Les diacres permanents sont une trentaine dans le diocèse après l’ordination de six nouveaux en juin dernier. Eux aussi ont accepté de répondre à un appel, au nom de leur baptême qui déjà les engageait au nom de l’évangile, sachant que cet appel allait les conduire plus loin.

Quelques-uns font de ce choix leur priorité. Ils s’engagent patiemment à une formation exigeante dans des séminaires ou noviciats. Quelques-uns font « leur » chemin, avec d’autres, dans une exigeante vie de communauté où l’on n’a pas choisi ceux avec qui on vit. Vie « consacrée », dit-on. Deux hommes originaires du diocèse sont devenus prêtres cette année, l’un dans une communauté nouvelle, l’autre chez les bénédictins : la fécondité spirituelle du diocèse n’est pas éteinte et des jeunes s’interrogent.

Ce sont des choix d’engagement à cause de l’Autre et au service des autres. Ce sont des chemins où l’on reçoit tellement plus qu’on ne donne ! Ceux-ci nous disent que travailler à l’avenir, avec le Christ et son Evangile, et parmi des frères, ça vaut la peine et qu’on y trouve la Joie. Ils invitent tous ceux qui le veulent à y goûter.

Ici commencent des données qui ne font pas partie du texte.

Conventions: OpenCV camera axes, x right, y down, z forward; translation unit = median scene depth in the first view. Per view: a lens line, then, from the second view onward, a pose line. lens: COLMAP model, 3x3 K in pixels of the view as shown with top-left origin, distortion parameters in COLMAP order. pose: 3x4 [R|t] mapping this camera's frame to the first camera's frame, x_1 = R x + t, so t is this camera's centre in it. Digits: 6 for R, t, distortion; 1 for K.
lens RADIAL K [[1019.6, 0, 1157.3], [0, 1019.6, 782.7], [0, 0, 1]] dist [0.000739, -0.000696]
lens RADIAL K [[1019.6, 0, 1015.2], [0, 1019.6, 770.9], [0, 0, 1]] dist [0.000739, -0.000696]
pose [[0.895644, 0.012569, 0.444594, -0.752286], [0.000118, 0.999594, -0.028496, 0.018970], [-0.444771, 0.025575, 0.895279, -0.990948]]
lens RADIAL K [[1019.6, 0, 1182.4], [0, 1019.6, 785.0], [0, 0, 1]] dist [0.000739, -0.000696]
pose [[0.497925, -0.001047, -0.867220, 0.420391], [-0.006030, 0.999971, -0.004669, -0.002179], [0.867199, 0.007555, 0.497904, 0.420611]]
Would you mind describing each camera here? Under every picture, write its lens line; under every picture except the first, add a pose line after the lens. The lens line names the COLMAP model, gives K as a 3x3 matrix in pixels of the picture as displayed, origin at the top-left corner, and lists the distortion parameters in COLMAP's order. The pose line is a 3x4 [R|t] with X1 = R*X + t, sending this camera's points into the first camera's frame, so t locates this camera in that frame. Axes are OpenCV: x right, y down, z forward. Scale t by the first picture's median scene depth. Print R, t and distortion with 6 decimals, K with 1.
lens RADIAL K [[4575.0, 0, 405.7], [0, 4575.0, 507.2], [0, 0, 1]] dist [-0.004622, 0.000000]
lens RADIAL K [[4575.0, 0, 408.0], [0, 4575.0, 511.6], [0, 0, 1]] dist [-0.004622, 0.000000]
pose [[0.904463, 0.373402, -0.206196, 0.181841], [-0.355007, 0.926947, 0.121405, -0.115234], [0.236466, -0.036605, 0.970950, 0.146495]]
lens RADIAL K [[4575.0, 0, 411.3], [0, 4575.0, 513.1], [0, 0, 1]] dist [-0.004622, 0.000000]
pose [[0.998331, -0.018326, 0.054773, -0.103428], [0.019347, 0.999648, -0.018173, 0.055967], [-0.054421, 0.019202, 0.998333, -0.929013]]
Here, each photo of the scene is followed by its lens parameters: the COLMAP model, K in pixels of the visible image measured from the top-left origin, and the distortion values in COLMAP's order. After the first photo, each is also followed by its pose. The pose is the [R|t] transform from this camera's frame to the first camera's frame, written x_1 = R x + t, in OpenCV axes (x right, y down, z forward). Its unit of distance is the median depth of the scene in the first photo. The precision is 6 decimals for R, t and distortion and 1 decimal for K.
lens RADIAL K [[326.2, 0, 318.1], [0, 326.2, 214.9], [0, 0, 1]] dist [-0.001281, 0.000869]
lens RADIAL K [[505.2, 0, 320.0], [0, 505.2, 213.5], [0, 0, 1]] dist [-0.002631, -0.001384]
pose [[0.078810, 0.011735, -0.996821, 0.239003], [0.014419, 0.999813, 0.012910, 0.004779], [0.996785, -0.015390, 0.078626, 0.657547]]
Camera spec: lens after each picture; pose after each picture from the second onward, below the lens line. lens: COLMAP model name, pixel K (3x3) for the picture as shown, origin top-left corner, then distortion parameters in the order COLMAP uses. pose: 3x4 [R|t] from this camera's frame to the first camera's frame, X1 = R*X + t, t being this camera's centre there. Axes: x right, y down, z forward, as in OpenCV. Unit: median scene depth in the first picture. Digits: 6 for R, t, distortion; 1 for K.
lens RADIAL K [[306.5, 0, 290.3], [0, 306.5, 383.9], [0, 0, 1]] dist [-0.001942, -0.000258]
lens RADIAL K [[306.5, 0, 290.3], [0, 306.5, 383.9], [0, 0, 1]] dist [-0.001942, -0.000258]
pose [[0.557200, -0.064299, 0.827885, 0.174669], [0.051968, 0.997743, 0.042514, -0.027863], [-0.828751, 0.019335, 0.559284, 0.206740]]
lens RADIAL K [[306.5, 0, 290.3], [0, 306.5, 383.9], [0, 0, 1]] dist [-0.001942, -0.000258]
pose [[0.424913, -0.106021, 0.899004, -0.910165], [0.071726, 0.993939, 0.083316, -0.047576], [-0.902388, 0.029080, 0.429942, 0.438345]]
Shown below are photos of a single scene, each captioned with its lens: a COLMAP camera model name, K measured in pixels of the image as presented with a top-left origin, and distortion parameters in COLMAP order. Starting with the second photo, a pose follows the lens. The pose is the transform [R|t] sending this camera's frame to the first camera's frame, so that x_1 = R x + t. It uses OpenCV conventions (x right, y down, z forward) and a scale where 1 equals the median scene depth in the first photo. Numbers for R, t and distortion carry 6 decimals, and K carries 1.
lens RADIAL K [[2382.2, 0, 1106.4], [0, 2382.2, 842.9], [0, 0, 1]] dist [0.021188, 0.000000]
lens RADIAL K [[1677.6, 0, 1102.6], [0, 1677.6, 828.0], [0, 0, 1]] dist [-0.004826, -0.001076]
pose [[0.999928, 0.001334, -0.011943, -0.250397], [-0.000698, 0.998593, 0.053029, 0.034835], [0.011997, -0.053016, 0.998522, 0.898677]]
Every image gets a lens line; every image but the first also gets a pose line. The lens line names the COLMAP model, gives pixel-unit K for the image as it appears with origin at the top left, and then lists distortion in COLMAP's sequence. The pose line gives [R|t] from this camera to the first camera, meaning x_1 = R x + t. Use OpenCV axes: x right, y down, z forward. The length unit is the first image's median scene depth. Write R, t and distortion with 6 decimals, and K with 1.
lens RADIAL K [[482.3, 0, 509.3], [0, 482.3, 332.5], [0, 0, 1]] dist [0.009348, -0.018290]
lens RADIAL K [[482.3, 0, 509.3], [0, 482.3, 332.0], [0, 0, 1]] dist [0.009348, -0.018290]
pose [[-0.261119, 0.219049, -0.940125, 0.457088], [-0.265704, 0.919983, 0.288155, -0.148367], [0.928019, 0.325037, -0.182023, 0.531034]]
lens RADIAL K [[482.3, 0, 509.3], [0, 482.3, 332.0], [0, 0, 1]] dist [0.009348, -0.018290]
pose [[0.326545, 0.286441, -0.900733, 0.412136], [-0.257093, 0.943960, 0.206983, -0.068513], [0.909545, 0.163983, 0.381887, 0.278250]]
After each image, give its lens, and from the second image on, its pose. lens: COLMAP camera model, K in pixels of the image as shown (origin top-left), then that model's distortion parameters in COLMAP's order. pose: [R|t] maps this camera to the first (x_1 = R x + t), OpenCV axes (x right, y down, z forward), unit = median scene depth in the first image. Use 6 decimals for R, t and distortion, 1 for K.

Cette année particulièrement, le diocèse de Saint-Dié est invité à « partager sa joie de croire ». Plusieurs étapes l’ont marqué : une session de rentrée, le temps de l’Avent. Nous le ferons encore au Carême et lors du grand rassemblement diocésain de Pentecôte 2015. Ce sera une belle mobilisation des catholiques des Vosges, dans les paroisses, les mouvements, les services… Nul ne doit rester à côté de la Joie de croire !
C’est tous les jours, jour de soleil ou de brouillard, que nous renouvelons ensemble notre Joie de croire.

Alors oui, Joyeux Noël 2014 et Bonne Année 2015.